Our main contributions are: (1) a novel and computationally tractable way to deal with incomplete or partial rankings by first representing the marginalised kernel (Haussler 1999) as a kernel mean embedding of a set of full rankings consistent with an observed partial ranking. We then propose two estimators that can be represented as the corresponding empirical mean embeddings; (2) a Monte Carlo kernel estimator that is based on sampling independent and identically distributed rankings from the set of consistent full rankings given an observed partial ranking; (3) an antithetic variate construction for the marginalised Mallows kernel that gives a lower variance estimator for the kernel Gram matrix. The Mallows kernel has been shown to be an expressive kernel; in particular, Mania et al. (2016) show that the Mallows kernel is an example of a universal and characteristic kernel, and hence, it is a useful tool to distinguish samples from two different distributions, it achieves the Bayes risk when used in kernel-based classification/regression (Sriperumbudur et al. 2011). Jiao and Vert (2015) have proposed a fast approach for computing the Kendall marginalised kernel; however, this kernel is not characteristic (Mania et al. 2016) and hence has limited expressive power.

The resulting estimators are used for a variety of kernel machine learning algorithms in the Experiments section. In particular, we present comparative simulation results demonstrating the efficacy of the proposed estimators for an agglomerative clustering task, a hypothesis test task using the maximum mean discrepancy (MMD) (Gretton et al. 2012) and a Gaussian process classification task. For the latter, we extend some of the existing methods in the software library GPy (GPy 2012).
================
## Stated goal
Decide whether each statement agrees with the ranking-kernels text, answering yes or no and quoting the deciding words. (a) The Kendall marginalised kernel is a characteristic kernel. (b) The Monte Carlo kernel estimator samples independent and identically distributed rankings from the set of consistent full rankings. (c) The antithetic variate construction for the marginalised Mallows kernel yields a higher variance estimator for the kernel Gram matrix. Answer using only the ranking-kernels text, with no outside sources.

## Dataset records
================
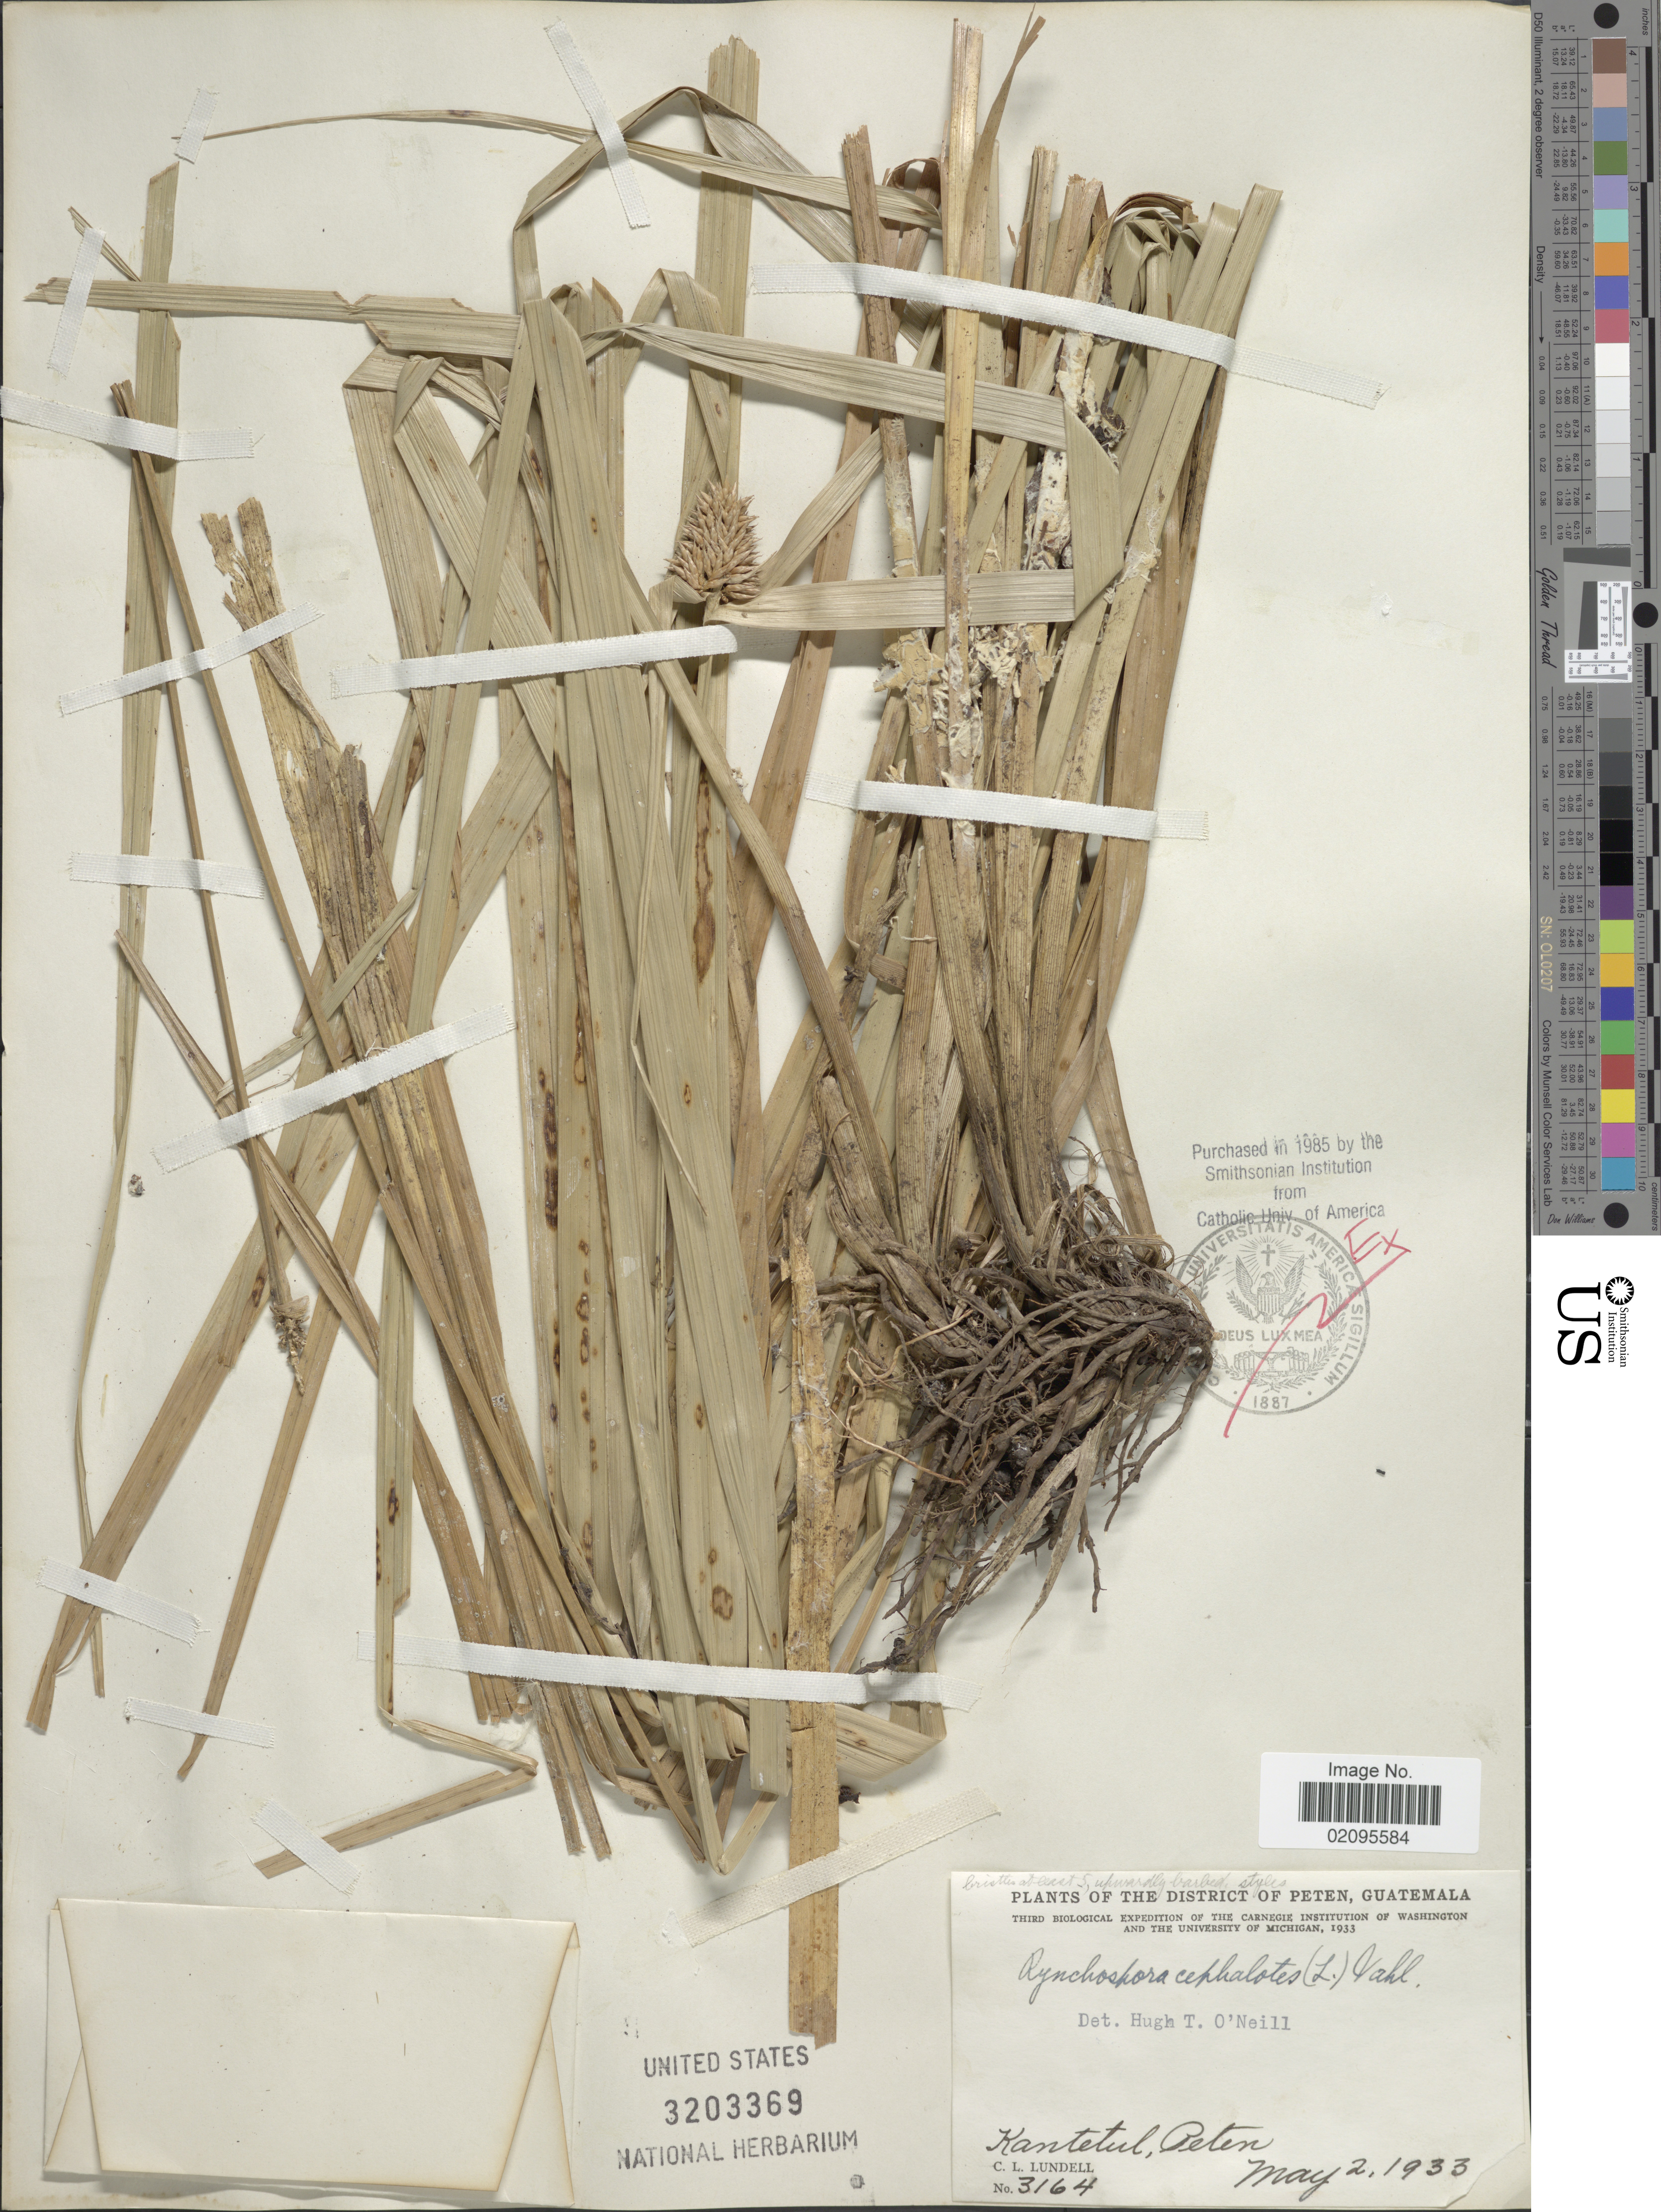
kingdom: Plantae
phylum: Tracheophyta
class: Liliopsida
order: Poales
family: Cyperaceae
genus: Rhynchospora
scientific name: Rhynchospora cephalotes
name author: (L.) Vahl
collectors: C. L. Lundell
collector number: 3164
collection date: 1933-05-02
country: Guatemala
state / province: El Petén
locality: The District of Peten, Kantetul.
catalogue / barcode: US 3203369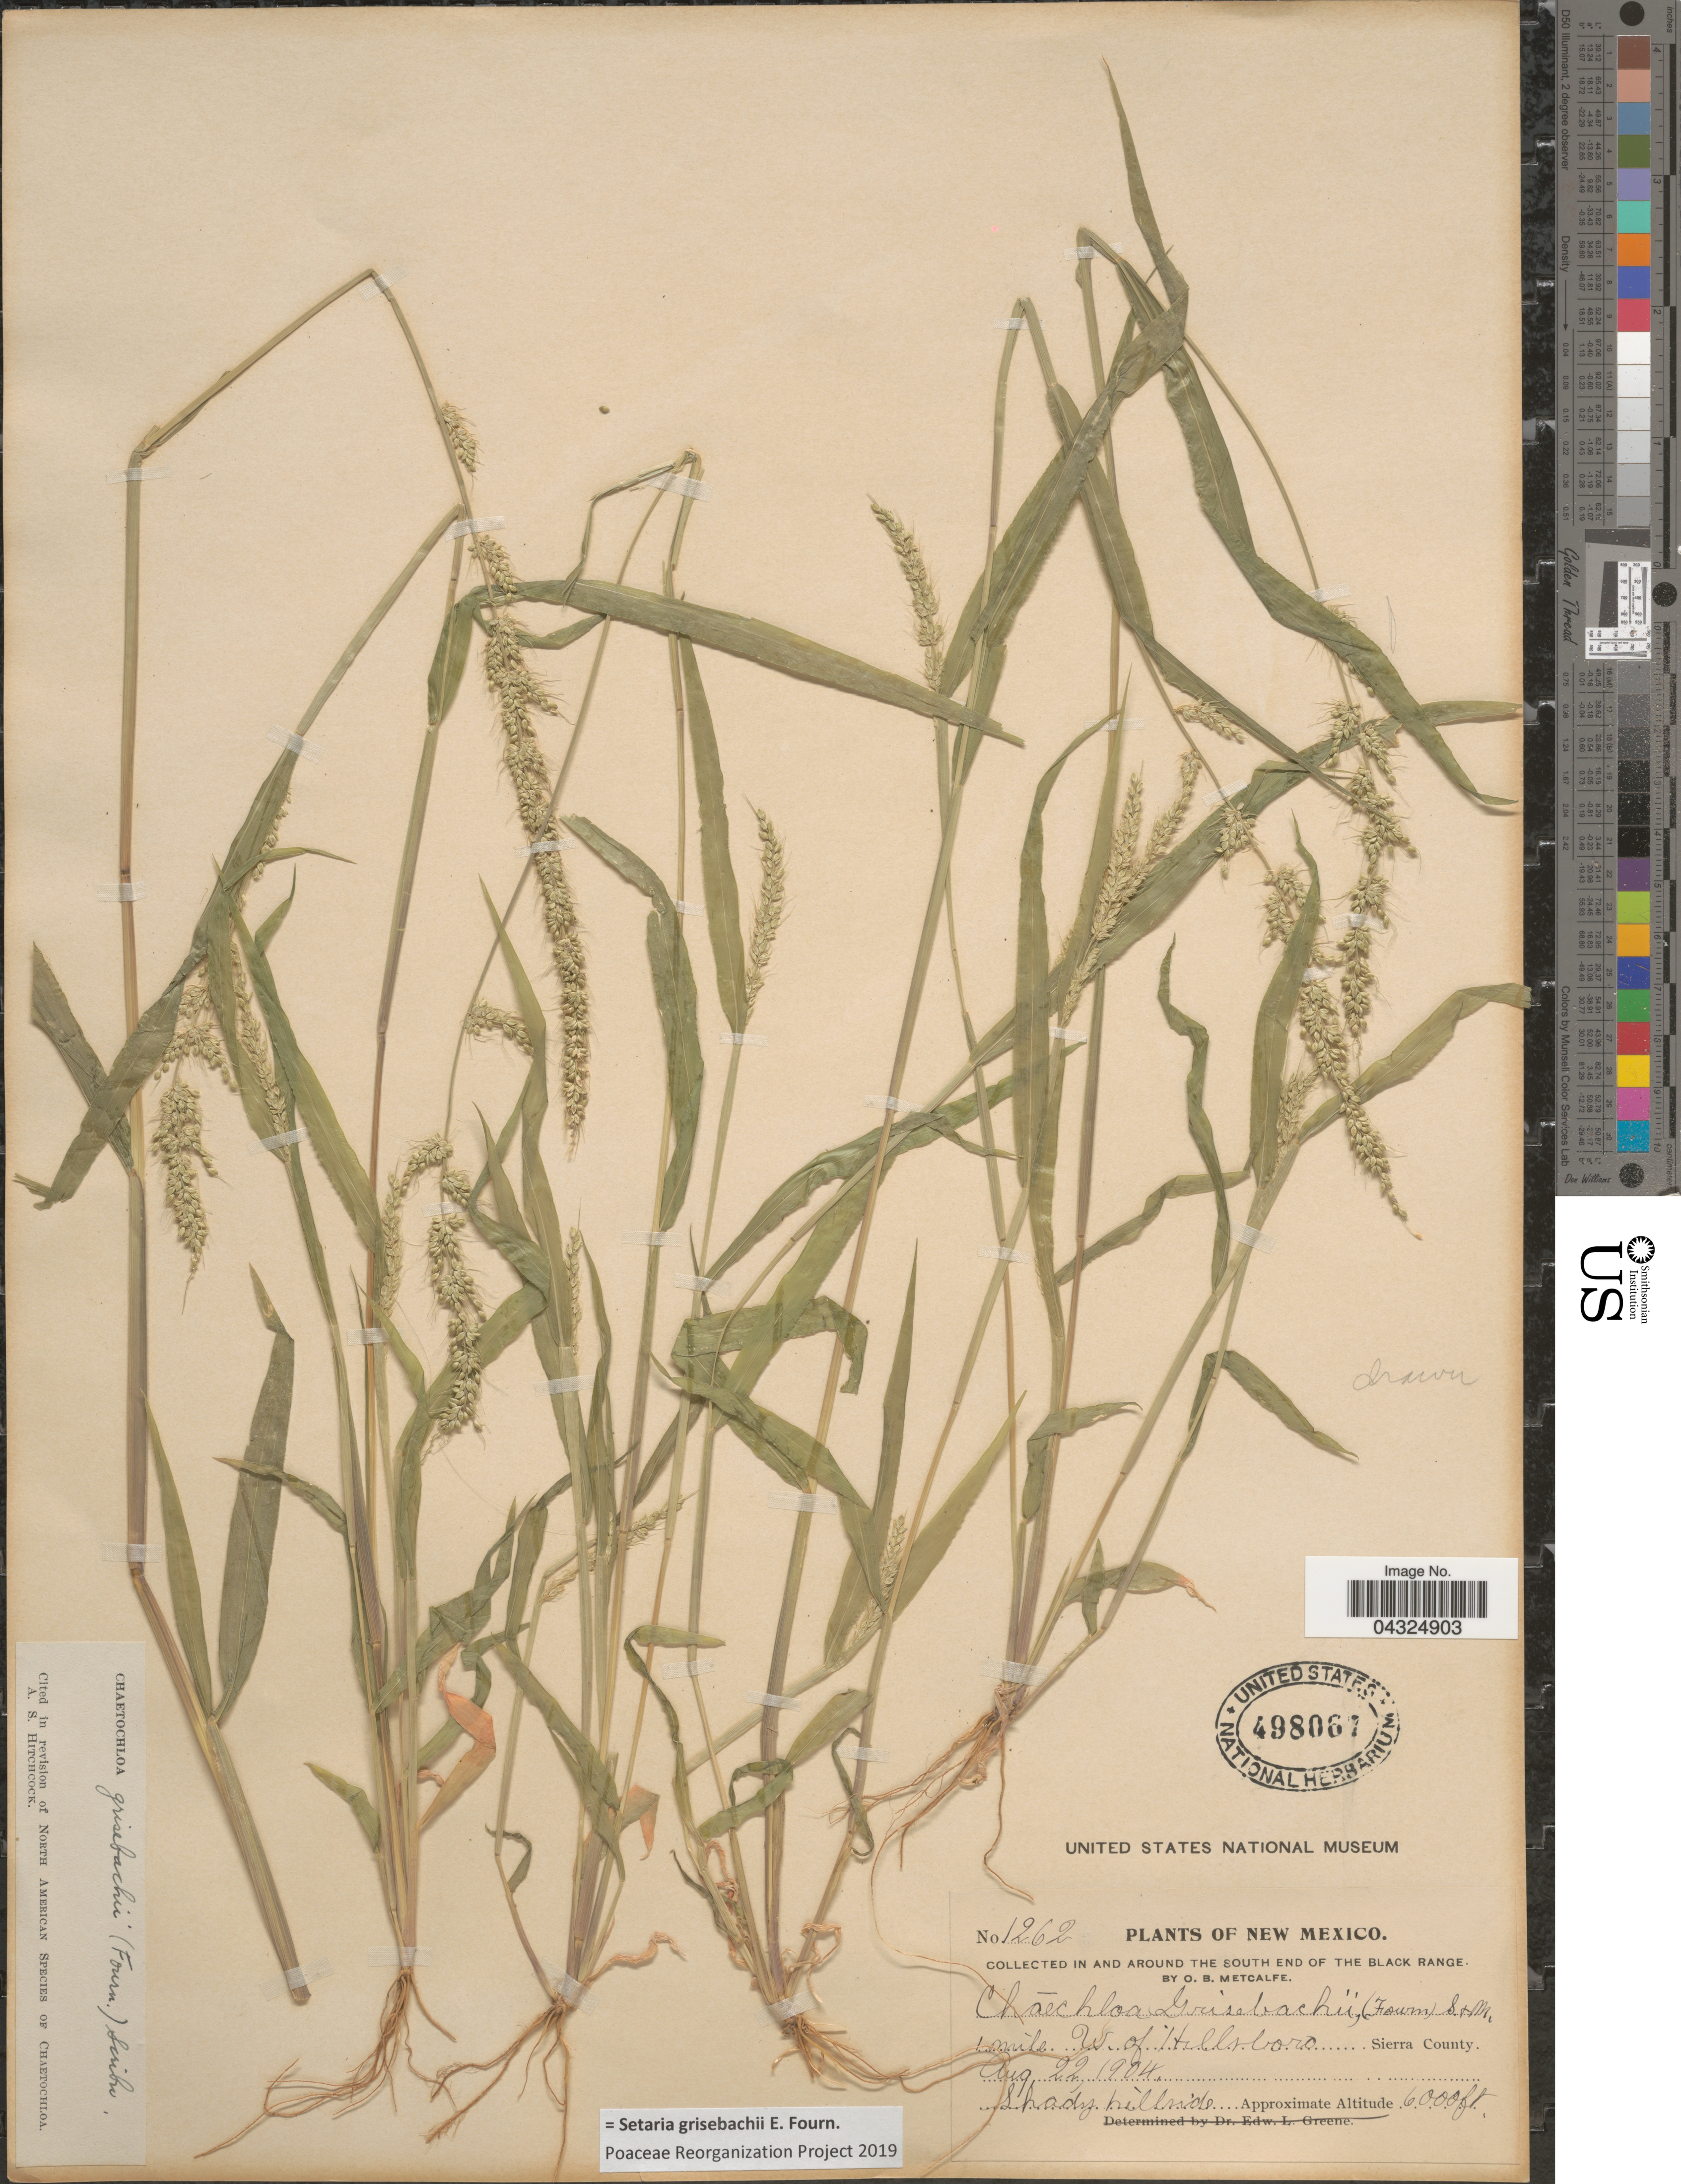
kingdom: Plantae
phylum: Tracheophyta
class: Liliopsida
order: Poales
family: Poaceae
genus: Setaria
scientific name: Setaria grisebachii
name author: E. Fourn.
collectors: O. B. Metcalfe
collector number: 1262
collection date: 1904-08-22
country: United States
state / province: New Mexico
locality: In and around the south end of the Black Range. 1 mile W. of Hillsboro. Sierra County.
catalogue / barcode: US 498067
================
## Solved exercise
(a) No: "however, this kernel is not characteristic"
(b) Yes: "based on sampling independent and identically distributed rankings from the set of consistent full rankings"
(c) No: "gives a lower variance estimator for the kernel Gram matrix"